▶ PAGE EXTRACT
It was said that the open flame of the first known lighthouse, the Pharos, could be seen a hundred miles away. Although that is certainly an exaggeration, the Pharos was an impressive structure. Built for the port of Alexandria in the third century B.C., its light—which was intensified and projected by a curved mirror or polished metal disk—was housed in the cupola of a rectangular marble structure that rose about four hundred feet above the low-lying Egyptian shore. At the time, only the pyramids stood taller. By comparison, eighteenth-century shore lights were far more modest, and on a clear night a well-maintained beacon might be seen five, six, maybe seven miles away, which was far short of some of the worst ocean perils. For instance, the rocks of the Eddystone reef, which lie nine miles off the south coast of England, extend for half a mile, and nearly all of them are submerged, the most prominent rising only three feet above water during the highest tides. According to Bathurst,

The rust-colored gneiss is as resilient as diamonds, and the currents that surround it send up abrupt spouts of water even on the calmest days. It is thought of as a bad-tempered place, full of sulks and strange moods, and by the sixteenth century its reputation for destruction had already spread well beyond Cornwall.... Merchant captains were so alarmed by the prospect of being wrecked on the Eddystone that they often ran themselves aground on the Channel Islands or the northern French coast trying to avoid it.

It was at Eddystone, on rock fully exposed to the sea, that the first offshore light, engineered and built by Henry Winstanley, was completed in 1698. Winstanley secured the structure by driving twelve iron rods into the highest rock on the reef. He then surrounded the rods with stone. Glaziers, smiths, masons, and carpenters made trips from Plymouth almost daily when the weather held. They moved tons of material from their boats to the rock even in rough seas and accomplished their work as the tides rose and fell around them. D. Alan Stevenson wrote:

At midsummer the party decided to lodge in the tower, hoping to save the time and labour spent in passage between Plymouth and the reef. But during the first night a storm of exceptional severity for the season arose unexpectedly and no boat could approach to take them off. With little shelter ... they were marooned in the roofless tower for 11 days [and finally] got ashore in a half-drowned condition. When the weather improved, undeterred by the unhappy experience, they returned to complete the lighthouse and lighted it on the 14th November.... In the following months the waves over-topped the lantern and Winstanley saw that he must raise it.

▶ THE DATA

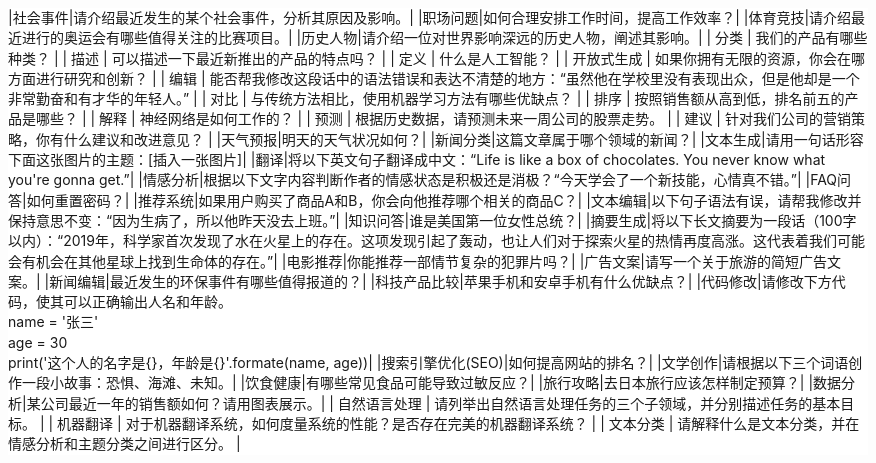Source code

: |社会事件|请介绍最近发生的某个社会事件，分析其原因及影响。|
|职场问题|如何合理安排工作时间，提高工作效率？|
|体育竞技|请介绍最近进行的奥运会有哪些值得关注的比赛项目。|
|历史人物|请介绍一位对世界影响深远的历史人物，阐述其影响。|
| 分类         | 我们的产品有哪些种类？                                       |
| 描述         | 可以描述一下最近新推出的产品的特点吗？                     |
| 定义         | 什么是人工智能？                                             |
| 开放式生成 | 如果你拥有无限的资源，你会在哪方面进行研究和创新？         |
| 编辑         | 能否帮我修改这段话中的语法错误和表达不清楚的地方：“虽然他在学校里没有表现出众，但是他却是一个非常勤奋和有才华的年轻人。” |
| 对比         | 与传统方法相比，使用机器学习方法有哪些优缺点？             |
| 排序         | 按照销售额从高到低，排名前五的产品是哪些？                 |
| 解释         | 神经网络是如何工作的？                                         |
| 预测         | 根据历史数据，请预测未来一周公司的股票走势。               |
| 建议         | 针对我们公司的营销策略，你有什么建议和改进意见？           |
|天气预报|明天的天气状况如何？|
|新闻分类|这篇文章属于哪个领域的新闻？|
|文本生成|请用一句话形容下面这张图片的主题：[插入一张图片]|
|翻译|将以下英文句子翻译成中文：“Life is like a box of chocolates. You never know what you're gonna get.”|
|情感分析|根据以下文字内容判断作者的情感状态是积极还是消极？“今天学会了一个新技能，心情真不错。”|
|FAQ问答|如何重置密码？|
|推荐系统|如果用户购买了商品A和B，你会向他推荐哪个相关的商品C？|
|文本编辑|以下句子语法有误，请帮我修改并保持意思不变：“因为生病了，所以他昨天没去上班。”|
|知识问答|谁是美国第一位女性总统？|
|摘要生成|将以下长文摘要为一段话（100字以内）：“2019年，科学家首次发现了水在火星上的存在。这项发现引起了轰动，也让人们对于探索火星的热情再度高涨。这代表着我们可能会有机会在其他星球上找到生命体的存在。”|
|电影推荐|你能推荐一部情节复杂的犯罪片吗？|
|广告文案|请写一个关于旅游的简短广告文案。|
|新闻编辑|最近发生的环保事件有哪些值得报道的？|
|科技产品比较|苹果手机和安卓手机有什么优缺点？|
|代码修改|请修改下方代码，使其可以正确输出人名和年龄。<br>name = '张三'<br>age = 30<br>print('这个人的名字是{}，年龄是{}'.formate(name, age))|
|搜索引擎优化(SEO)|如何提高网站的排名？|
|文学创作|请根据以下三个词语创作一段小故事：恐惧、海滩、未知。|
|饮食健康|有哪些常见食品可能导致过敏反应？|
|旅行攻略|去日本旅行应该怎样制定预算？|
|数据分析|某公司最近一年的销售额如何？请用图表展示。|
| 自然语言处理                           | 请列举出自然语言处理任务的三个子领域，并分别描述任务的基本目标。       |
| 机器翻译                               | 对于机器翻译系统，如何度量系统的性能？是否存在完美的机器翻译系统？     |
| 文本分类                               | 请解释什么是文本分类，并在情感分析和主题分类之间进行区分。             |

▶ WORK REQUEST A
Update the lighthouse passage from "The rust-colored gneiss" to "to avoid it.", replacing "rust-colored" with "reddish-brown".
▶ WORK REQUEST B
In one to three sentences, explain why, according to the lighthouse passage, Winstanley's work party decided at midsummer to lodge in the tower.

▶ TASK RESPONSE A
The reddish-brown gneiss is as resilient as diamonds, and the currents that surround it send up abrupt spouts of water even on the calmest days. It is thought of as a bad-tempered place, full of sulks and strange moods, and by the sixteenth century its reputation for destruction had already spread well beyond Cornwall.... Merchant captains were so alarmed by the prospect of being wrecked on the Eddystone that they often ran themselves aground on the Channel Islands or the northern French coast trying to avoid it.

▶ TASK RESPONSE B
The party hoped to save the time and labor they spent traveling between Plymouth and the reef.